You were also asked some questions about your evidence concerning the conclusions you had drawn or the research that you referred to about the oral consumption of cannabis and its capacity to be detected by oral fluid testing. Do you recall that?—Yes, do.

 

PN393

All right. You deal with that at paragraph 9(b) on page 7 of your report?—Yes.

 

PN394

Can I just confirm with you does the Milman study from 2010 deal with the detection of orally consumed cannabis?—Yes. It was specifically – it was a follow-on study from what Dr John Lewis cited in his paper and potentially the same finding is in that paper, as well, too, where they looked at medicinal cannabis and they found that, yes, it is problematic trying to detect the active TAC, but if the test detects inactive metabolite, it’s quite good at detecting use.

 

PN395

All right?—From oral administration.

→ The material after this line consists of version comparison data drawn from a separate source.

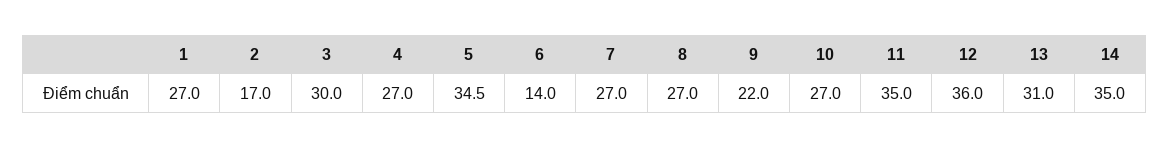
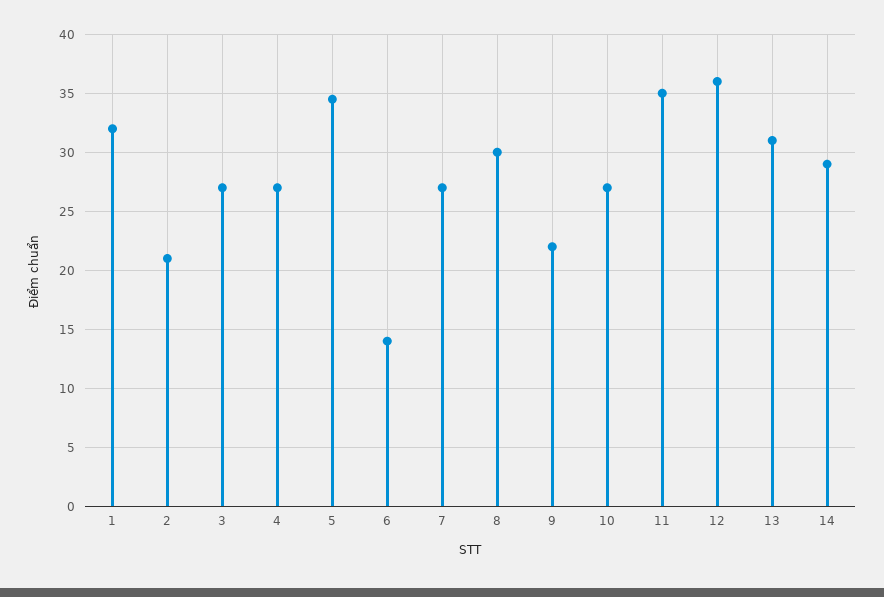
  {
-   "1": 27,
+   "1": 32,
-   "2": 17,
+   "2": 21,
-   "3": 30,
+   "3": 27,
    "4": 27,
    "5": 34.5,
    "6": 14,
    "7": 27,
-   "8": 27,
+   "8": 30,
    "9": 22,
    "10": 27,
    "11": 35,
    "12": 36,
    "13": 31,
-   "14": 35
+   "14": 29
  }

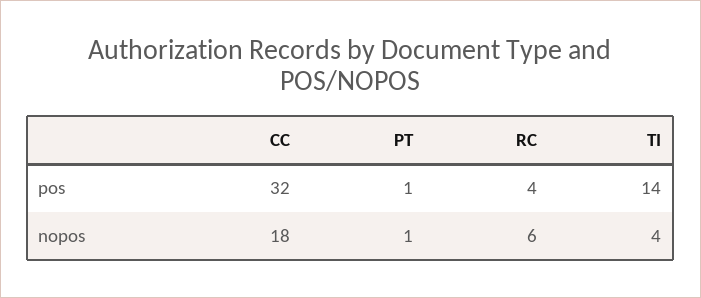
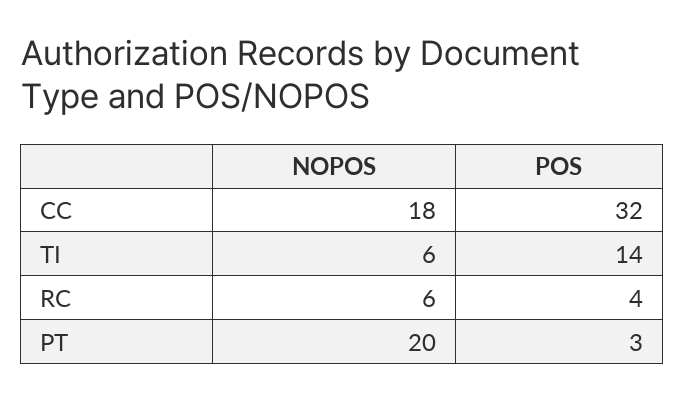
  {
    "CC": {
      "pos": 32,
      "nopos": 18
    },
    "PT": {
-     "pos": 1,
+     "pos": 3,
-     "nopos": 1
+     "nopos": 20
    },
    "RC": {
      "pos": 4,
      "nopos": 6
    },
    "TI": {
      "pos": 14,
-     "nopos": 4
+     "nopos": 6
    }
  }

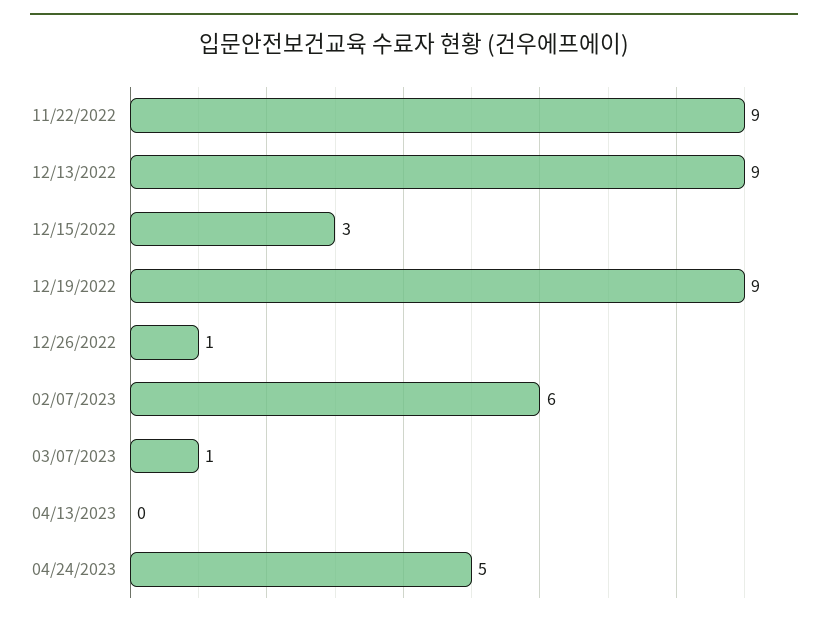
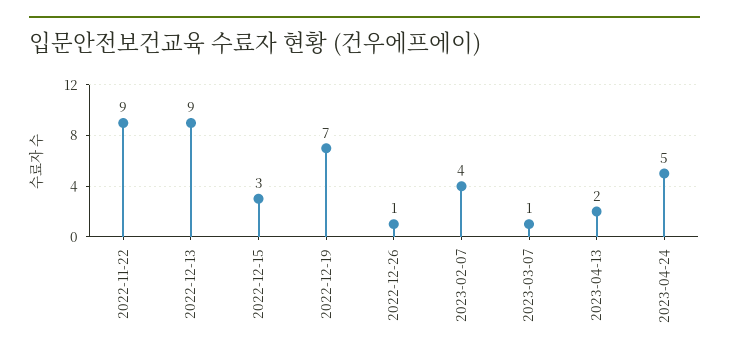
  {
    "11/22/2022": 9,
    "12/13/2022": 9,
    "12/15/2022": 3,
-   "12/19/2022": 9,
+   "12/19/2022": 7,
    "12/26/2022": 1,
-   "02/07/2023": 6,
+   "02/07/2023": 4,
    "03/07/2023": 1,
-   "04/13/2023": 0,
+   "04/13/2023": 2,
    "04/24/2023": 5
  }

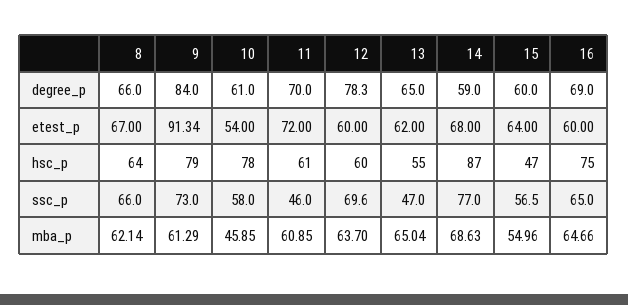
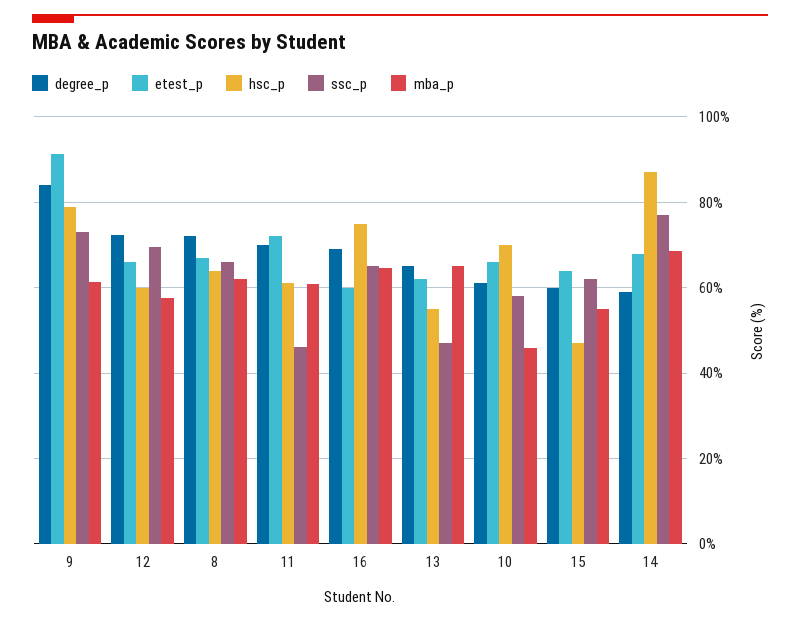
  {
    "degree_p": {
-     "8": 66,
+     "8": 72,
      "9": 84,
      "10": 61,
      "11": 70,
-     "12": 78.3,
+     "12": 72,
      "13": 65,
      "14": 59,
      "15": 60,
      "16": 69
    },
    "etest_p": {
      "8": 67,
      "9": 91.34,
-     "10": 54,
+     "10": 66,
      "11": 72,
-     "12": 60,
+     "12": 66,
      "13": 62,
      "14": 68,
      "15": 64,
      "16": 60
    },
    "hsc_p": {
      "8": 64,
      "9": 79,
-     "10": 78,
+     "10": 70,
      "11": 61,
      "12": 60,
      "13": 55,
      "14": 87,
      "15": 47,
      "16": 75
    },
    "ssc_p": {
      "8": 66,
      "9": 73,
      "10": 58,
      "11": 46,
      "12": 69.6,
      "13": 47,
      "14": 77,
-     "15": 56.5,
+     "15": 62,
      "16": 65
    },
    "mba_p": {
      "8": 62.14,
      "9": 61.29,
      "10": 45.85,
      "11": 60.85,
-     "12": 63.7,
+     "12": 58,
      "13": 65.04,
      "14": 68.63,
      "15": 54.96,
      "16": 64.66
    }
  }

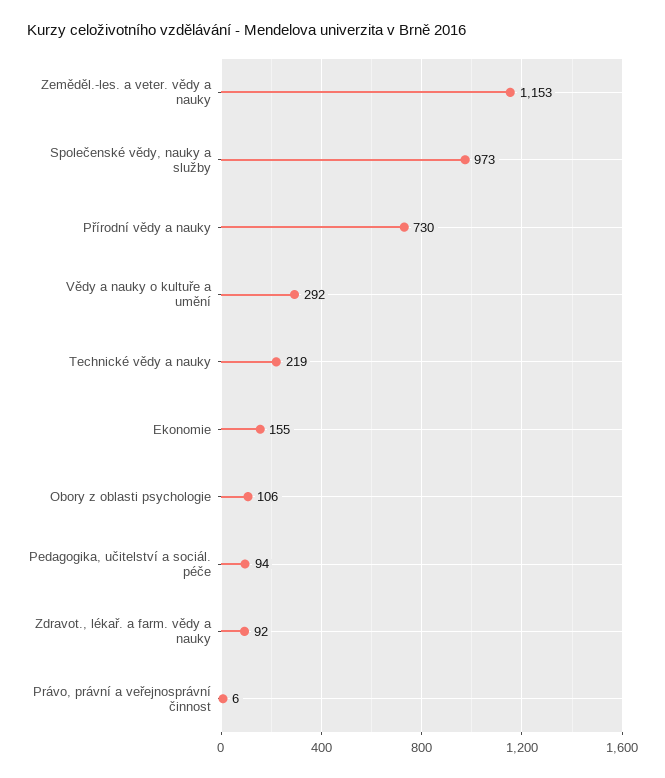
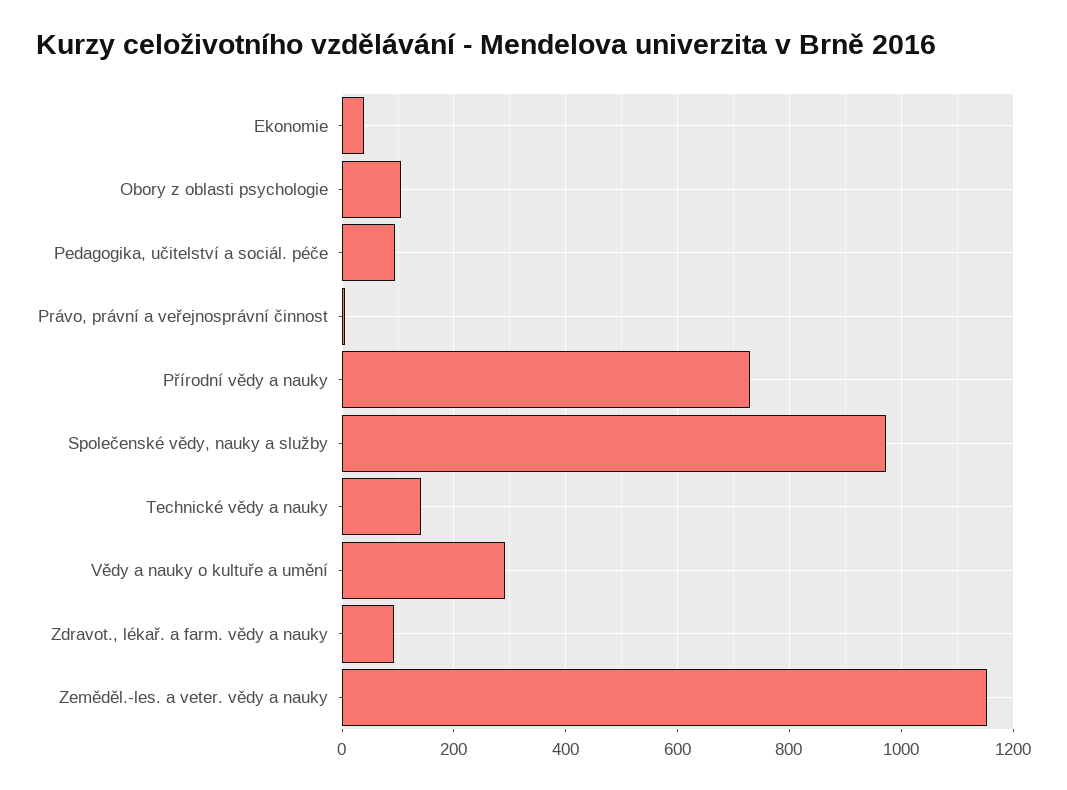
  {
    "Zeměděl.-les. a veter. vědy a nauky": 1153,
    "Společenské vědy, nauky a služby": 973,
    "Přírodní vědy a nauky": 730,
    "Vědy a nauky o kultuře a umění": 292,
-   "Technické vědy a nauky": 219,
+   "Technické vědy a nauky": 140,
-   "Ekonomie": 155,
+   "Ekonomie": 40,
    "Obory z oblasti psychologie": 106,
    "Pedagogika, učitelství a sociál. péče": 94,
    "Zdravot., lékař. a farm. vědy a nauky": 92,
    "Právo, právní a veřejnosprávní činnost": 6
  }

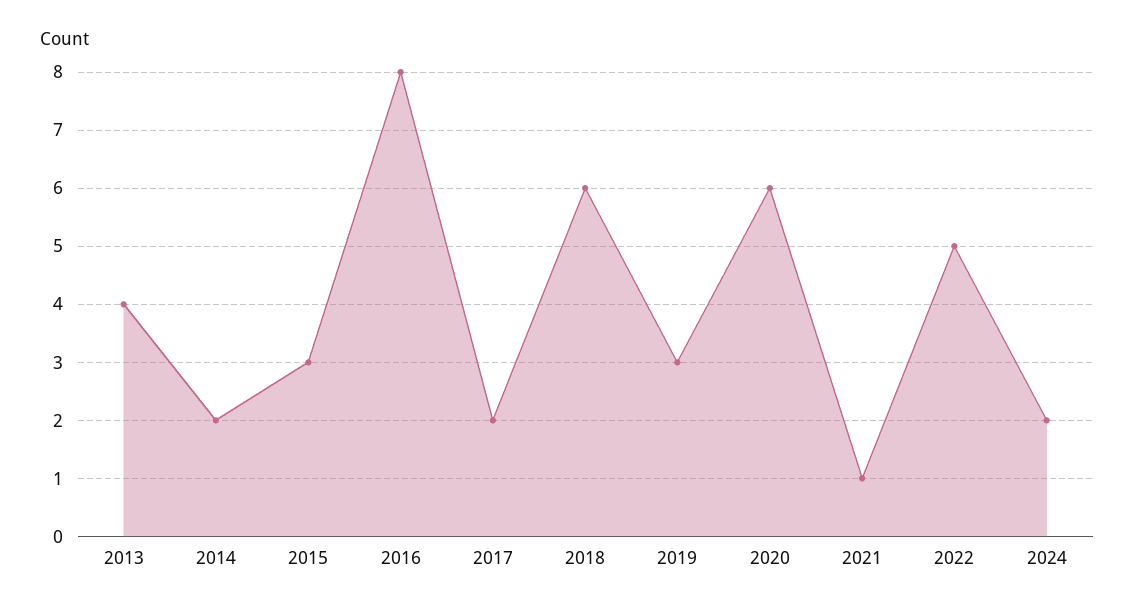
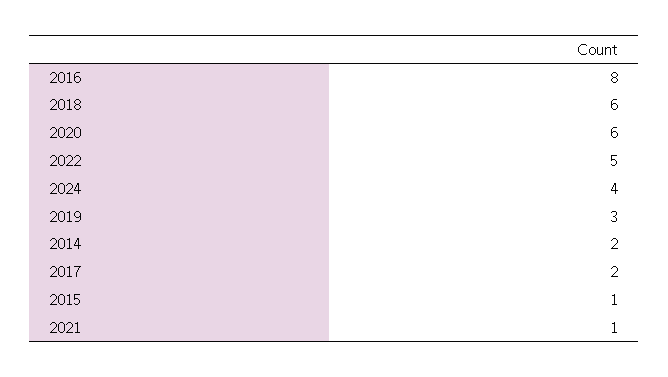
  {
-   "2013": 4,
    "2014": 2,
-   "2015": 3,
+   "2015": 1,
    "2016": 8,
    "2017": 2,
    "2018": 6,
    "2019": 3,
    "2020": 6,
    "2021": 1,
    "2022": 5,
-   "2024": 2
+   "2024": 4
  }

Then the other studies I cited there, Newmeyer and Vanderway, looked at not medicinal tablet forms, they looked at oral fluids through dope cookies – or dope brownies as they’re colloquially termed.

 

KENNETH JOHN PIDD RXN MR REED

 

PN396

All right. Is Milman a toxicologist?—I would – the nature of – I know Newmeyer is. I would have to go back and research it, but I would say highly likely he’s either a psychologist or pharmacologist. The team of authors would be in that area.

 

PN397

You said a psychologist or a pharmacologist?—No, sorry, I said a pharmacologist or a toxicologist. Sorry if I had a Freudian slip or something.

 

PN398

That’s all right. There are a lot of words ending with i-s-t that we are using. Your evidence is that Newmeyer has toxicological expertise?—My understanding is – to be a hundred per cent sure, I would have to go back to the paper and look at their affiliations, but it’s unlikely that someone who is publishing in a toxicology journal on the toxicological effects of drugs on the body and method of detection would not have that sort of background.